*** Begin section ***

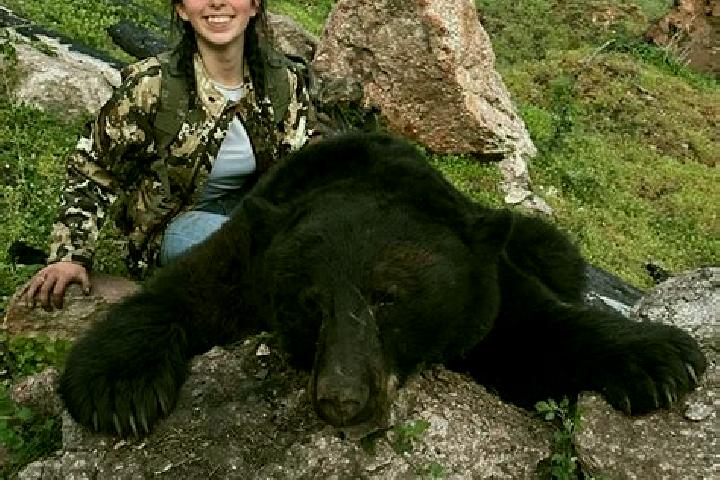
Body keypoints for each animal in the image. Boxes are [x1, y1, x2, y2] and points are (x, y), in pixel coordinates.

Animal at [58, 132, 707, 436]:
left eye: (388, 299)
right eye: (309, 305)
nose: (342, 399)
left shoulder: (483, 281)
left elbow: (535, 331)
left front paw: (659, 358)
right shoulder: (250, 248)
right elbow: (181, 293)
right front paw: (119, 391)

*** End section ***

**INSTRUCTIONS FOR THE TASK:** In the answer, the entries must appear exactly as above, without the images.

**EXPECTED ANSWER:**
Body keypoints for each animal in the image. Boxes are [x1, y1, x2, y2] and points are (x, y), in pixel coordinates.

Animal at [58, 132, 707, 436]:
left eye: (388, 299)
right eye: (309, 305)
nose: (342, 399)
left shoulder: (483, 281)
left elbow: (535, 331)
left front paw: (659, 358)
right shoulder: (250, 248)
right elbow: (181, 293)
right front paw: (119, 391)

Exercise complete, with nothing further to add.